With bountiful seafood straight from the ocean, freshly harvested distinctively Pacific fruit and vegetables, and the incredible flavours of a traditional Samoan umu (ground oven), Samoa offers authentic island cuisine to suit any palate.
Join a cultural experience, or a fiafia night at your resort or hotel, to enjoy the rich flavours of food cooked in a traditional umu.

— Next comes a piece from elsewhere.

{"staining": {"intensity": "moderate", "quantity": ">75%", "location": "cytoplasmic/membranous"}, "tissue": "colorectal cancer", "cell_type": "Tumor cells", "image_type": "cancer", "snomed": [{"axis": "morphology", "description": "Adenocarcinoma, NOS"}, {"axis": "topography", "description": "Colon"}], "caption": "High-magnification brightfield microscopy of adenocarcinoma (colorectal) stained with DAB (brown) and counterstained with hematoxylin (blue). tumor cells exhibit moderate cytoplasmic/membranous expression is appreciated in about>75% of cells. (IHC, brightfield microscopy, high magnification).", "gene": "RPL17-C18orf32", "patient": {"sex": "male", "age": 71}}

Or visit a local restaurant or cafe to indulge in the catch of the day, straight from the sea.
Resort restaurants along with a raft of great quality cafes and restaurants, particularly in and near Apia, offer a blend of delicious local and international cuisine that will make your taste buds sing.
Samoan cuisine is based around fresh tropical fruit and vegetables, locally grown meats and - of course - plentiful seafood straight from the ocean.

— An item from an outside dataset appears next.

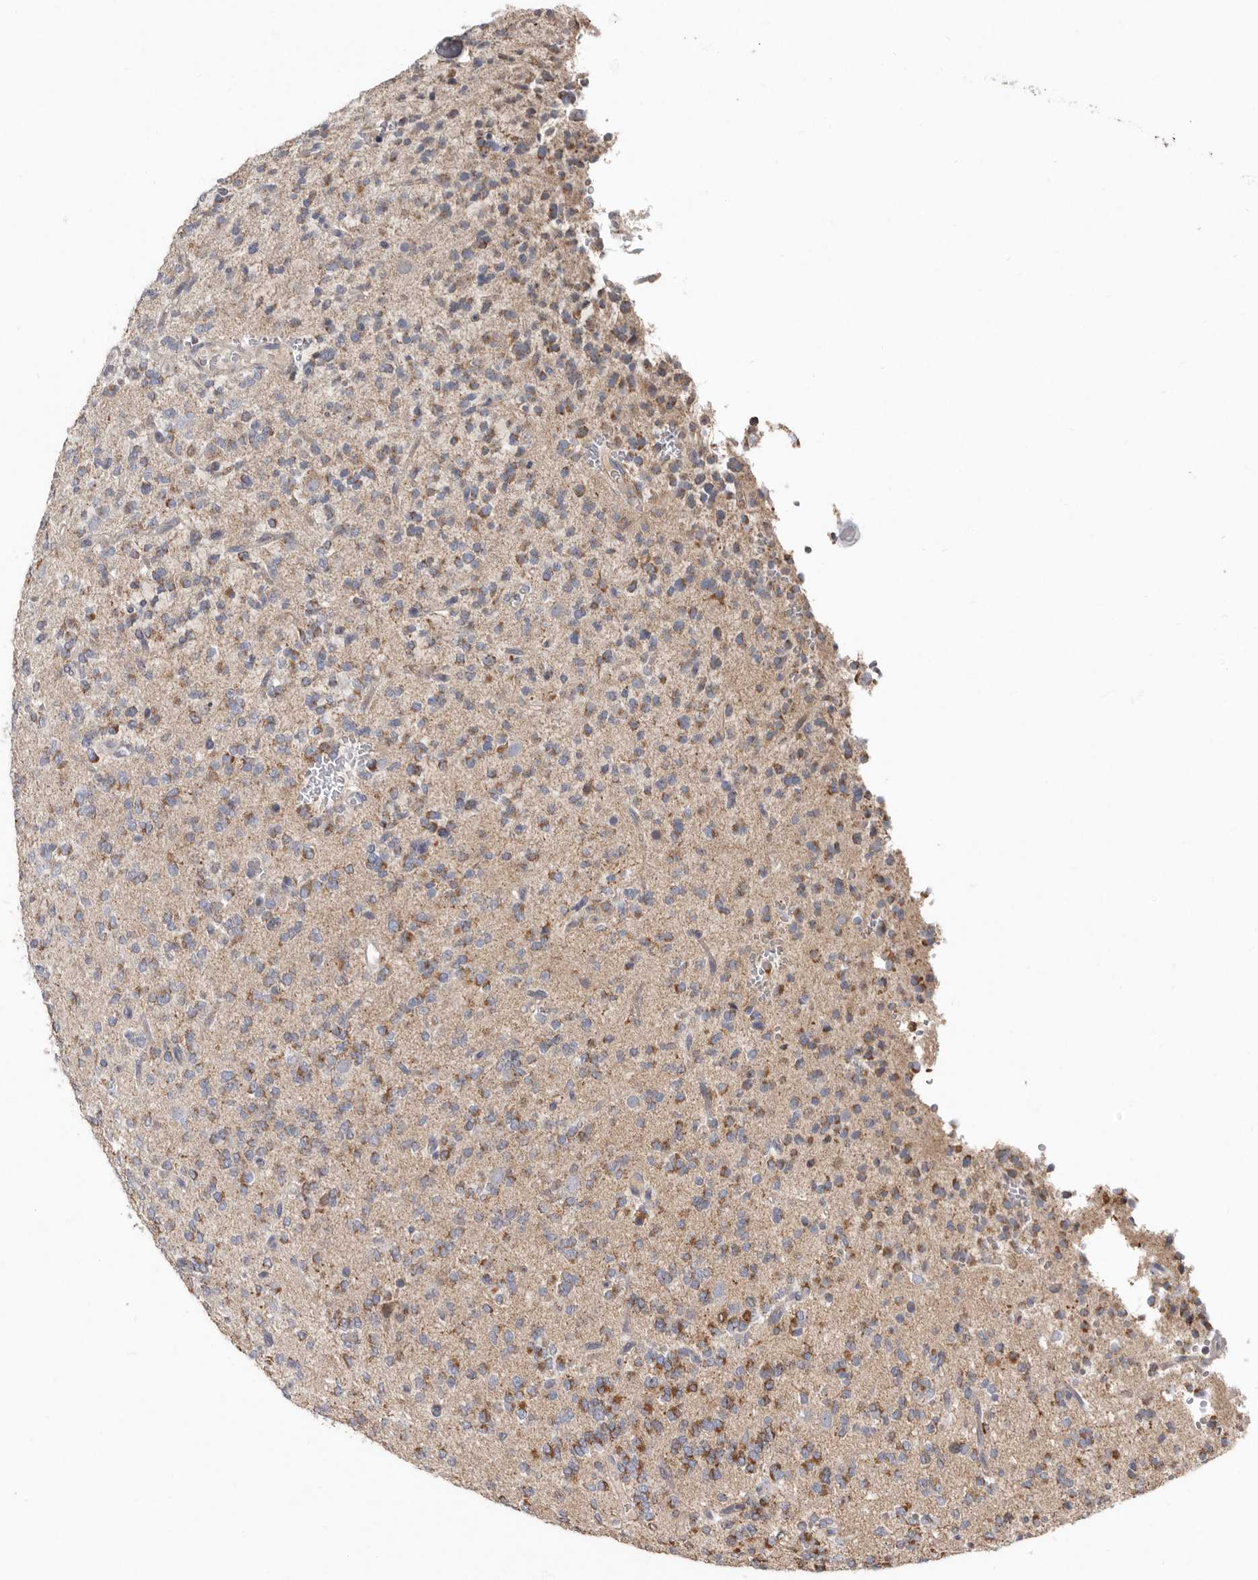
{"staining": {"intensity": "strong", "quantity": "25%-75%", "location": "cytoplasmic/membranous"}, "tissue": "glioma", "cell_type": "Tumor cells", "image_type": "cancer", "snomed": [{"axis": "morphology", "description": "Glioma, malignant, Low grade"}, {"axis": "topography", "description": "Brain"}], "caption": "IHC of glioma shows high levels of strong cytoplasmic/membranous positivity in approximately 25%-75% of tumor cells.", "gene": "KIF26B", "patient": {"sex": "male", "age": 38}}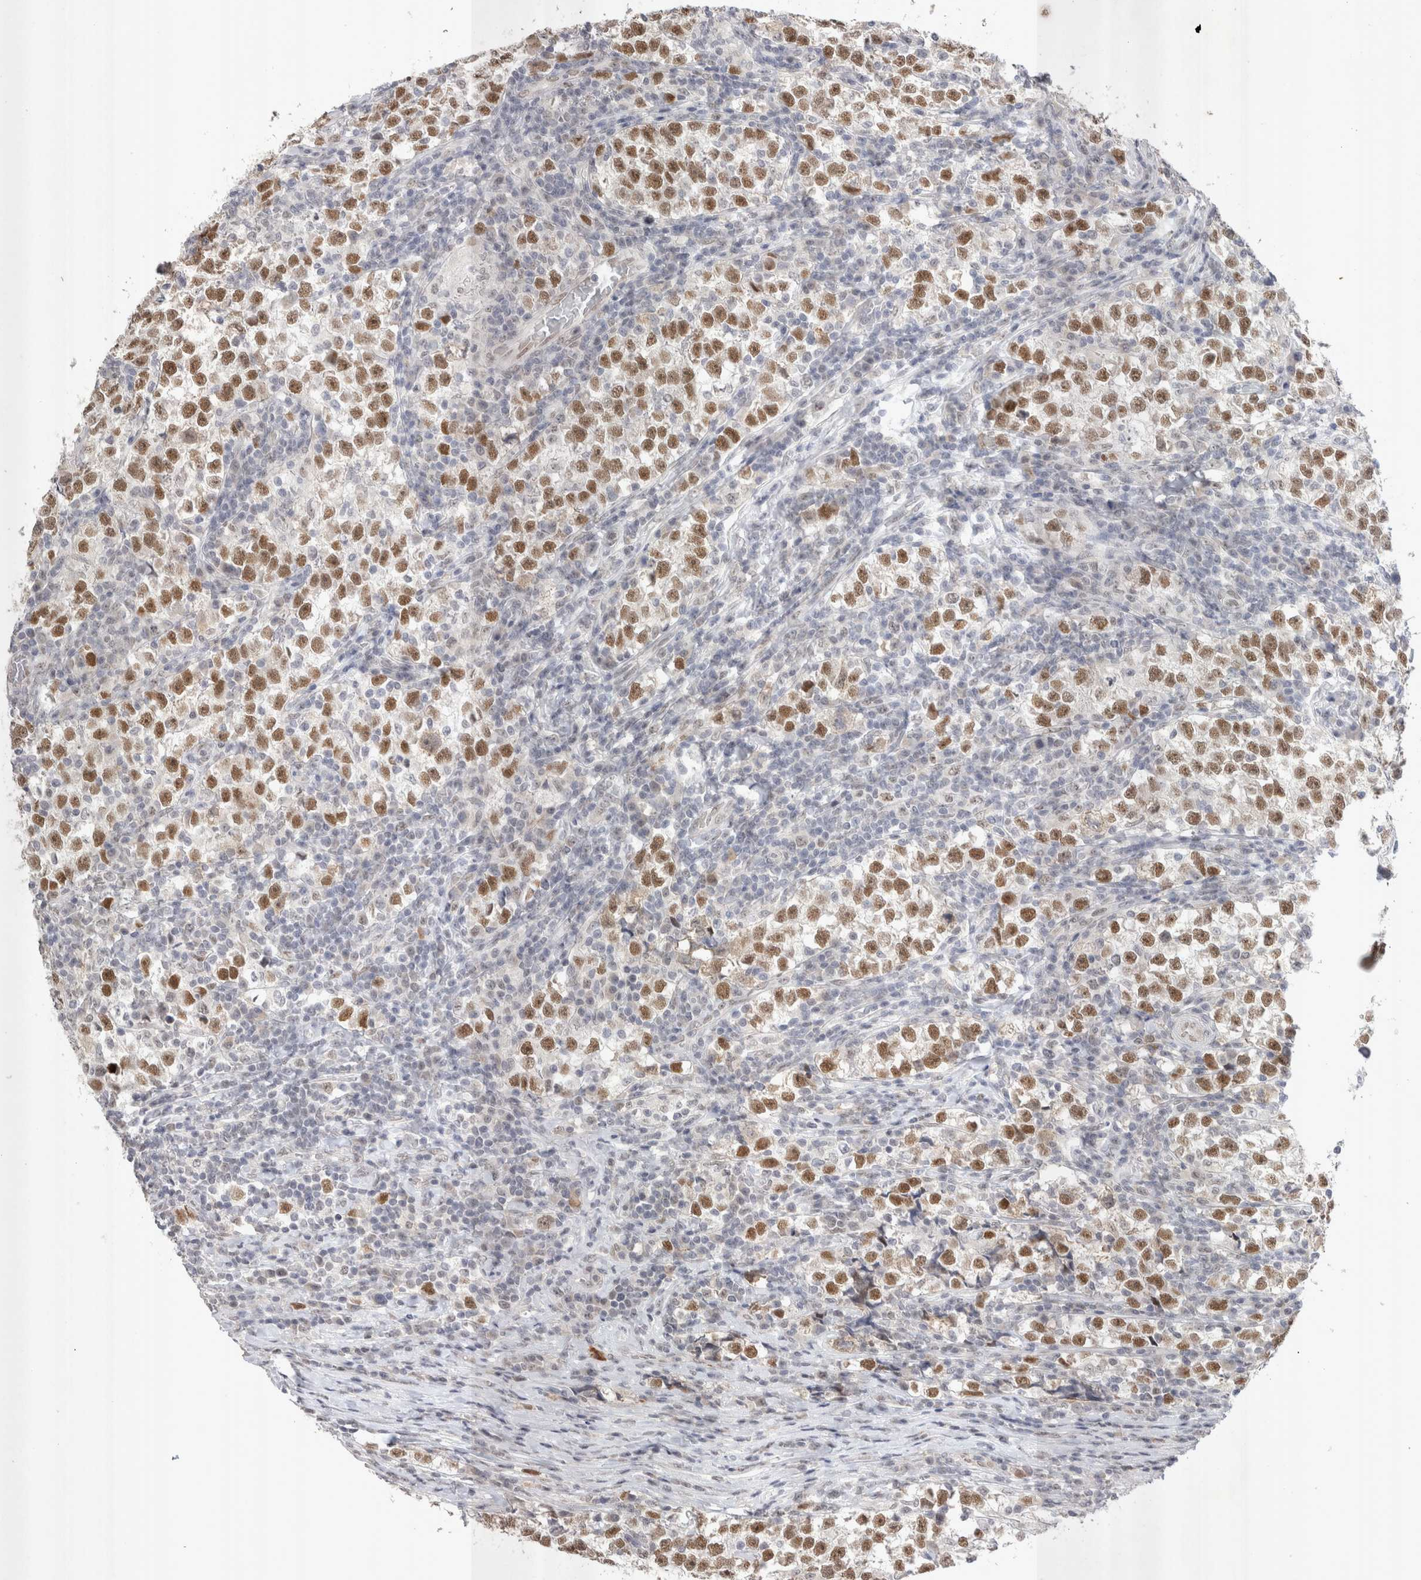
{"staining": {"intensity": "moderate", "quantity": ">75%", "location": "nuclear"}, "tissue": "testis cancer", "cell_type": "Tumor cells", "image_type": "cancer", "snomed": [{"axis": "morphology", "description": "Normal tissue, NOS"}, {"axis": "morphology", "description": "Seminoma, NOS"}, {"axis": "topography", "description": "Testis"}], "caption": "IHC staining of testis cancer (seminoma), which exhibits medium levels of moderate nuclear positivity in about >75% of tumor cells indicating moderate nuclear protein expression. The staining was performed using DAB (brown) for protein detection and nuclei were counterstained in hematoxylin (blue).", "gene": "RECQL4", "patient": {"sex": "male", "age": 43}}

Traditional island food includes root vegetables such as taro (talo) and breadfruit (ulu), which is prepared using quintessentially Polynesian flavours such as coconut cream.
A favourite dish with visitors to Samoa and locals alike is palusami: Baked coconut cream cooked inside coconut leaves in the umu (earth oven). Another local staple is oka - raw fish marinated in coconut cream, lemon juice, chilli and onions.
Samoan dishes often include pork, chicken (moa) and fish (i’a). Of course, being an island nation, seafood features widely on any Samoan menu. Sample freshly caught crayfish, octopus, snapper, tuna or whatever else happens to be the catch of the day, often served with locally grown tropical fruits such as papayas, mangos, pineapples, star fruit and bananas.
Enjoy a true Samoan feast paired with locally brewed beer to experience the real and unforgettable flavours of the Pacific.
Fishing has been central to Samoan life for thousands of years, with the sea traditionally providing the family’s daily meals.
Today fish (i’a) such as dog-tooth and yellow-fin tuna, along with other seafood such as crayfish, masimasi, and octopus, are still caught every day and form an important part of modern Samoan culture.
Visitors will find fresh seafood on most restaurant menus, or see the mornings’ catch at Apia’s fish market. The bounty of the ocean provides crayfish, wahoo, masimasi, octopus, tuna, and much more.
Visiting in October/November? Be sure to ask for the Samoan delicacy of palolo - it's a highly sought-after treat, available only once a year when the palolo worm 'rises' - usually one week after the October full moon.